Summary Ethical & Legal challenges AI driven healthcare

Dr. Anita Puppe
4 min readApr 13, 2021

As most of you know me personally, I like writing a short piece on AI and what I am currently motivated by. Giving a little more of a personal touch when it comes to my experiences in Healthcare. I followed for many years the classical medical school program, worked long hours in hospitals — weekend shifts, night shifts, I am sure we all know the drill. And then in Spain started working for Online Doctors (#NLP chatbot) style of work. We encountered some ethical and legal challenges here. Making diagnosis online without physically seeing the patient, good or bad idea? How do we deal with bias? How to we deal with our data collection? One extremely interesting observation I made was — patients are less ashamed to speak online about their body because they do not feel embarrassed.

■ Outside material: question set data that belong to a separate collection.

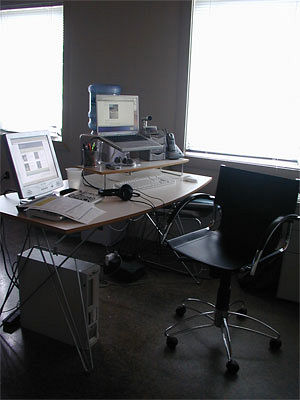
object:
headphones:
[98, 183, 141, 201]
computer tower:
[16, 246, 100, 349]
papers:
[23, 196, 106, 225]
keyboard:
[16, 188, 105, 222]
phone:
[166, 133, 183, 160]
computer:
[3, 129, 102, 221]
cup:
[65, 167, 84, 190]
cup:
[83, 150, 99, 168]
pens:
[83, 142, 97, 168]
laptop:
[96, 94, 162, 153]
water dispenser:
[87, 84, 120, 161]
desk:
[0, 157, 212, 378]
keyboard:
[112, 173, 176, 192]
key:
[132, 181, 140, 185]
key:
[143, 176, 150, 183]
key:
[145, 178, 151, 187]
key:
[141, 180, 147, 186]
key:
[146, 182, 150, 185]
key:
[151, 178, 157, 182]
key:
[168, 175, 172, 182]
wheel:
[226, 360, 239, 375]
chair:
[165, 163, 300, 375]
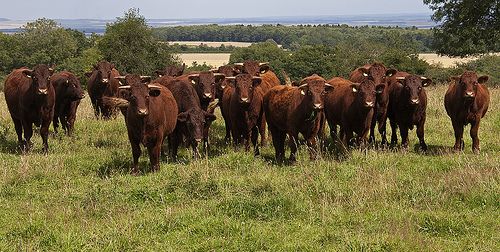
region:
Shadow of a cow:
[96, 153, 154, 180]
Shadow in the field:
[410, 136, 462, 158]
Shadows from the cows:
[0, 118, 462, 178]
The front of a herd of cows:
[3, 58, 490, 175]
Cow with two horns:
[386, 70, 431, 152]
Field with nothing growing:
[162, 50, 232, 68]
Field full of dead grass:
[155, 38, 282, 48]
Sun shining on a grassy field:
[0, 83, 498, 250]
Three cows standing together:
[322, 62, 431, 154]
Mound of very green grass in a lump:
[217, 192, 304, 224]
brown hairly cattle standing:
[133, 71, 485, 156]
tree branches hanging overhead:
[427, 0, 499, 47]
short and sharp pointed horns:
[121, 82, 173, 89]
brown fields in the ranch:
[185, 53, 221, 63]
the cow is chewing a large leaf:
[303, 103, 335, 122]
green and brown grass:
[154, 193, 391, 235]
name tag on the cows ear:
[299, 82, 305, 94]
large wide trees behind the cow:
[6, 13, 159, 60]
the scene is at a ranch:
[1, 2, 498, 249]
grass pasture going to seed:
[0, 115, 497, 249]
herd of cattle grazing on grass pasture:
[1, 65, 496, 171]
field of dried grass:
[166, 50, 233, 70]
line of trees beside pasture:
[0, 8, 497, 88]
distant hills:
[5, 12, 445, 32]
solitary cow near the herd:
[440, 65, 490, 146]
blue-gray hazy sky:
[0, 0, 451, 20]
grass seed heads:
[308, 133, 323, 154]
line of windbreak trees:
[147, 23, 435, 44]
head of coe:
[115, 78, 163, 116]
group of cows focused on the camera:
[46, 43, 481, 181]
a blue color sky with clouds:
[151, 7, 414, 22]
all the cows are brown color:
[22, 60, 477, 141]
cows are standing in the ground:
[20, 38, 492, 225]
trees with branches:
[28, 28, 156, 63]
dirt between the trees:
[192, 24, 340, 69]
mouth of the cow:
[310, 99, 324, 112]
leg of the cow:
[125, 135, 163, 175]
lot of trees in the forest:
[237, 17, 437, 63]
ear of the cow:
[18, 66, 35, 83]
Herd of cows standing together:
[4, 58, 491, 178]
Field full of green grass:
[0, 84, 498, 250]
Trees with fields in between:
[2, 15, 499, 82]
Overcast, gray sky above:
[0, 0, 433, 25]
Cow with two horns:
[115, 78, 177, 177]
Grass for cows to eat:
[0, 72, 497, 250]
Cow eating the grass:
[154, 73, 217, 163]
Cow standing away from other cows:
[442, 70, 490, 155]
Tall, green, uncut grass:
[0, 83, 497, 250]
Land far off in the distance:
[0, 15, 442, 28]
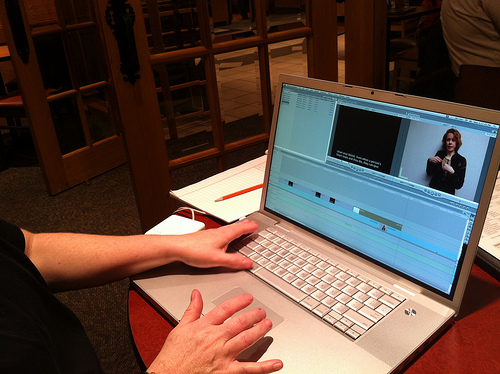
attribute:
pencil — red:
[214, 181, 263, 203]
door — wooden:
[100, 2, 345, 219]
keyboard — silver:
[245, 204, 415, 350]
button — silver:
[344, 302, 374, 329]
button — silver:
[389, 290, 409, 302]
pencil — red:
[216, 178, 267, 204]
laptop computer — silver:
[129, 72, 498, 370]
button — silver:
[333, 289, 354, 304]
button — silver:
[385, 285, 402, 307]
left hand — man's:
[19, 202, 303, 285]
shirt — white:
[437, 0, 499, 76]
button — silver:
[335, 312, 343, 325]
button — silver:
[330, 301, 351, 314]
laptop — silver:
[131, 72, 498, 372]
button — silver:
[380, 292, 400, 306]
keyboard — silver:
[272, 205, 451, 324]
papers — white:
[159, 154, 340, 249]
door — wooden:
[100, 4, 157, 99]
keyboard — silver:
[359, 305, 384, 325]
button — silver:
[350, 297, 363, 315]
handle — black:
[103, 0, 145, 100]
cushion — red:
[0, 82, 62, 111]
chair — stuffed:
[0, 82, 63, 116]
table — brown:
[128, 201, 499, 371]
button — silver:
[348, 308, 374, 327]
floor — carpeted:
[2, 158, 147, 368]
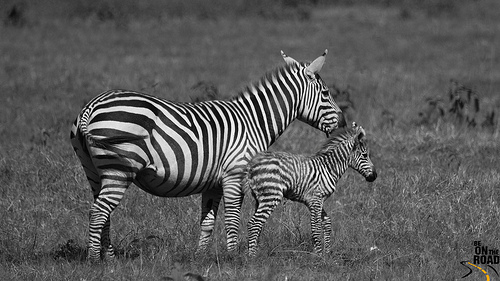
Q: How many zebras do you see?
A: 2.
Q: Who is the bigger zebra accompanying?
A: The baby zebra.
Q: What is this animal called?
A: Zebra.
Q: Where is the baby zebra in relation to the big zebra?
A: In front.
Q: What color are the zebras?
A: Black and white.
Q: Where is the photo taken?
A: At a safari.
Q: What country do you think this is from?
A: Africa.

The hype around artificial intelligence in 2021 has been immense. Machine learning is the most popular approach where computation systems learn from data and improve the performance à opening the black boxes. A part of machine learning is what it is know as Deep learning which employs artificial neural networks with multiple layers of larger datasets.

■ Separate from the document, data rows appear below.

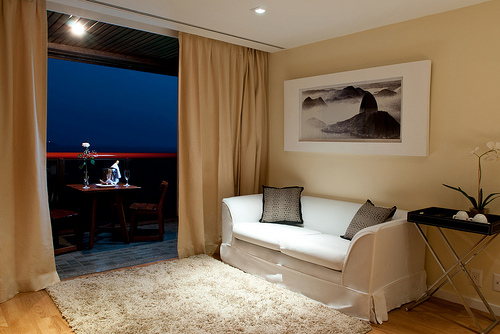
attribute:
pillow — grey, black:
[342, 197, 398, 245]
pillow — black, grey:
[259, 182, 305, 225]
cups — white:
[446, 201, 491, 231]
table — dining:
[68, 177, 140, 253]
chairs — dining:
[141, 165, 171, 247]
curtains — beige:
[170, 28, 287, 264]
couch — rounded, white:
[216, 185, 430, 327]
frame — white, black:
[277, 53, 439, 160]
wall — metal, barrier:
[266, 97, 358, 148]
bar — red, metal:
[43, 136, 218, 164]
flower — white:
[440, 143, 498, 210]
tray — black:
[408, 200, 493, 241]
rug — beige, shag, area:
[45, 253, 371, 332]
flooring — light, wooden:
[383, 302, 496, 332]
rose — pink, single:
[81, 139, 93, 151]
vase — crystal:
[80, 163, 92, 190]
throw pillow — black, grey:
[260, 183, 305, 225]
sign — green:
[38, 104, 163, 191]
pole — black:
[44, 105, 171, 265]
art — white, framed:
[242, 69, 464, 170]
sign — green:
[276, 43, 497, 171]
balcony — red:
[47, 150, 182, 200]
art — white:
[292, 76, 405, 144]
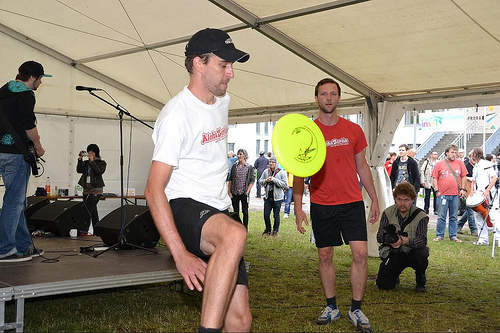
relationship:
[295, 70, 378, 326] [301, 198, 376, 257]
man in shorts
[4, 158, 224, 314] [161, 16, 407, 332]
stage behind men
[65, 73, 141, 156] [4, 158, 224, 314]
microphone on stage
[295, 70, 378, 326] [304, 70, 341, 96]
man has hair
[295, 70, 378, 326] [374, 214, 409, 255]
man holding camera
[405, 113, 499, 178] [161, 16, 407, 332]
stairs behind men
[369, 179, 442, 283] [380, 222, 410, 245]
person taking picture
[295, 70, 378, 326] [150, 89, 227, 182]
man in white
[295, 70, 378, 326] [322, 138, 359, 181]
man in red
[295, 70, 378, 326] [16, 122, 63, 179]
man playing guitar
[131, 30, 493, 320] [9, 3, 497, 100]
people under tent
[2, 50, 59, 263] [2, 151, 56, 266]
man wearing jeans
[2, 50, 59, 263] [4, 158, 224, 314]
man on stage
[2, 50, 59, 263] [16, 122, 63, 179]
guy playing instrument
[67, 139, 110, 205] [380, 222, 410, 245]
woman taking picture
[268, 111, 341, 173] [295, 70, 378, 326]
frisbee by man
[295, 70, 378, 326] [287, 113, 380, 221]
man in tshirt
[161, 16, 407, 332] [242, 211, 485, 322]
men in grass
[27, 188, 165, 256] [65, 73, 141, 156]
speakers for microphone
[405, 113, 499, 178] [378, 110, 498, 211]
stairs to building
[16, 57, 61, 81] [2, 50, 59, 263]
hat on guy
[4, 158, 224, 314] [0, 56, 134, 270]
stage for band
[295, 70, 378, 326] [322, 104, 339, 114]
man has beard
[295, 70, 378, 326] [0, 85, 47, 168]
man in black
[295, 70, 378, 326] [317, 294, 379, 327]
man wearing shoes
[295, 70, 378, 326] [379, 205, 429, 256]
man wearing vest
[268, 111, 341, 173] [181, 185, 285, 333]
frisbee between legs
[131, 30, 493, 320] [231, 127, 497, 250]
people in crowd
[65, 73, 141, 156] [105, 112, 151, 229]
microphone with stand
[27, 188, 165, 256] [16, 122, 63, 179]
speakers for guitar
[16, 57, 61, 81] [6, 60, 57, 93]
hat on head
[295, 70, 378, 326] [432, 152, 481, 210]
man in orange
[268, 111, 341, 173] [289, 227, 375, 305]
frisbee above ground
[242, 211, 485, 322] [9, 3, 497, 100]
grass inside tent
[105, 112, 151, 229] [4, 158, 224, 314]
stand on stage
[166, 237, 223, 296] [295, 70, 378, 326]
hand of man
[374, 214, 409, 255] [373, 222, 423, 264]
camera in hands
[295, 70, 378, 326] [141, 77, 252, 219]
man wearing shirt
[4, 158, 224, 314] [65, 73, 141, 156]
stage under microphone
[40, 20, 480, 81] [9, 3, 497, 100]
roof of tent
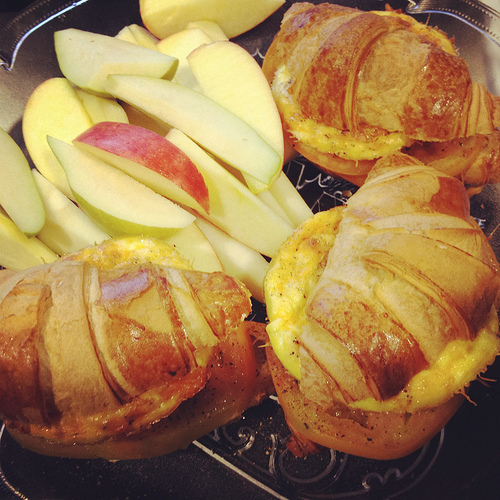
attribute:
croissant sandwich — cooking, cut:
[269, 3, 497, 191]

Trends: in the USA since Trump AI strategy shifted to free market-oriented approach, also known as the ‘hands off’ approach, the White House published draft guidance for regulation AI applications (2020) which included:
1. Public trust
2. Public participation
3. Scientific integrity & information quality
4. Risk assessment & management
5. Benefits & costs
6. Flexibility
7. Fairness & nondiscrimination
8. Disclosure & transparency
9. Safety & security
10. Interagency coordination

European AI Healthcare — is worth 20 Billion by 2020
— European AI Alliance published ethics guidelines (April 2019) known as ‘Trustworthy AI’ which identifies 7 key requirements to fulfill the order to be trustworthy.
1. Human Agency & oversight
2. Technical robustness & safety (@neurocat.ai)
3. Privacy & data governance
4. Transparency
5. Diversity, nondiscrimination & fairness
6. Environments & societal well-being
7. Accountability

ETHICAL CHALLENGES
To what extend do clinicians have to be responsibility to educate the patient around complexities of AI? What data inputs have been used? Machine Learning processes? Biases? How much transparency is needed here between patient care, health delivery and quality of the doctor’s work?

Safety & Transparency

Safety — is biggest challenge in AI healthcare — example the IBM Watson, was supposed to help physicians explore cancer treatment options, using #synthetic cancer cases. However, it failed to make the right diagnosis.

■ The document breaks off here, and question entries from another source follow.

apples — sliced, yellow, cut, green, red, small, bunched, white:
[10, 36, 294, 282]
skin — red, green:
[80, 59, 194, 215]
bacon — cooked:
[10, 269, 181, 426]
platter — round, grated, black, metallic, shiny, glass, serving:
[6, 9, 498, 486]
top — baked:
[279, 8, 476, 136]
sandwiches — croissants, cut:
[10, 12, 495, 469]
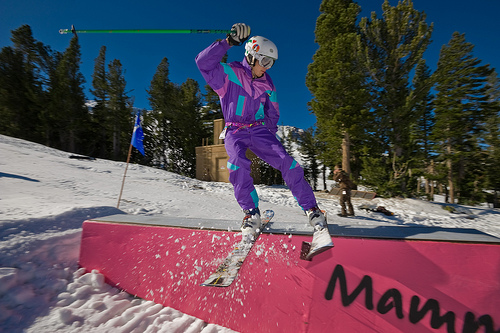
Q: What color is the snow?
A: White.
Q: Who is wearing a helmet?
A: The man in purple.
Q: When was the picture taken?
A: Daytime.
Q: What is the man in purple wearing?
A: A helmet.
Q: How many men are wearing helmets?
A: One.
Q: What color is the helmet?
A: White and red.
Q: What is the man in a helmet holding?
A: Ski poles.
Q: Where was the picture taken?
A: At a ski course.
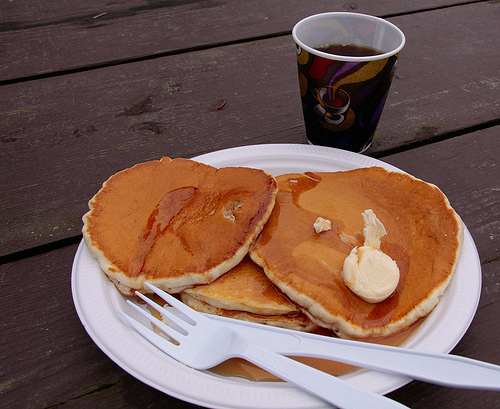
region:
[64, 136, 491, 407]
pancakes on a plate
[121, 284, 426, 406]
a fork on a plate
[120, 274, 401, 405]
the fork is plastic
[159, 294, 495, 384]
a knife under the fork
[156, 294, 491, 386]
the knife is white plastic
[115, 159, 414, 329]
syrup running off the pancakes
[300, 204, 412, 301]
butter sliding off the pancake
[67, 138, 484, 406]
the plate is round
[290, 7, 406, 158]
a cup behind the plate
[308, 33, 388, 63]
coffee in the cup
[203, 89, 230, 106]
tiny brown stem on table top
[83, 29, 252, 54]
lines on the table top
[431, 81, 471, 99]
chipped paint on the table top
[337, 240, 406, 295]
pat of butter on top of pancakes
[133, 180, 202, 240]
maple syrup drizzled over pancakes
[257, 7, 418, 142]
colorful coffeee cup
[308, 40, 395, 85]
black coffee in coffee cup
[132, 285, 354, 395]
white plastic fork and knife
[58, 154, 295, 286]
flat brown pancake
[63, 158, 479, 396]
white plate filled with pancakes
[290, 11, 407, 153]
a small cup with a design on it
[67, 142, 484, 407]
white paper plate with pancakes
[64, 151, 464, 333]
four round pancakes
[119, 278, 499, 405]
plastic fork and knife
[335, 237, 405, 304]
round piece of butter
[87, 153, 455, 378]
syrup on top the pancakes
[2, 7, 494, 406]
breakfast sitting on a wood table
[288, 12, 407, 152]
picture of a coffee cup on the cup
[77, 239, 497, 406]
fork and knife on a paper plate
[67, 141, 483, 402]
plate of pancakes with syrup and butter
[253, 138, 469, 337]
a pan cake covered in butter.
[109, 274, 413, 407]
a white plastic fork.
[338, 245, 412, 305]
a dab of butter.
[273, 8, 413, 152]
a cup of coffee on a table.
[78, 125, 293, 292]
a pancake on a white plate.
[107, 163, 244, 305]
syrup on a pancake.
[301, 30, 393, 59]
coffee inside of a cup.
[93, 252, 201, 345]
prongs on a white fork.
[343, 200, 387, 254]
a streak of melted butter.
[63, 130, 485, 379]
a plate of food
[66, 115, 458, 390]
the plate is white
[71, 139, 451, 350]
pancakes are on the plate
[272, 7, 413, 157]
a cup on the table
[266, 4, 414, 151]
coffee is in the cup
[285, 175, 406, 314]
a ball of butter on the pancakes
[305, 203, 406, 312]
the butter is yellow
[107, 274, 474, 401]
knife and fork on the plate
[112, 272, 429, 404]
the fork and knife are plastic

Potential of AI has two key ingredients
1) reliability and validity of datasets (data sharing)
2) transparency (shortcomings of software- data bias)

Algorithmic Fairness & Bias

Bring AI to remote areas! This is a wonderful idea, for remote areas to have access to top quality healthcare world-wide. We are making progress, but all Machine Learning systems are human trained algorithms; therefore, will only be as trustworthy effective and fair as the data that it is trained with. With bias here we mean ‘discrimination’ in patient files the skin color, disabilities, age, gender, to name a few, all need to be considered. Phenotype and genotype can lead to false diagnosis and therefore need to be considered carefully. ‘#Black-box’ algorithms — XAI is necessary when AI makes health recommendations, especially to detect biases. How does the AI reach the final decision (inference)? But instead we also need to consider is the AI safe and accurate for us to use in Healthcare.

Data privacy

Who has the ownership of data? The patients? From a survey on PubMed the public is uncomfortable with companies or the government selling patient data for profit => people emphasized to what extend can patients withdraw their own data? And when they have their data will there be someone who can explain it in a constructive manner.

I identified some key facts of USA and Europe and were we stand with AI currently.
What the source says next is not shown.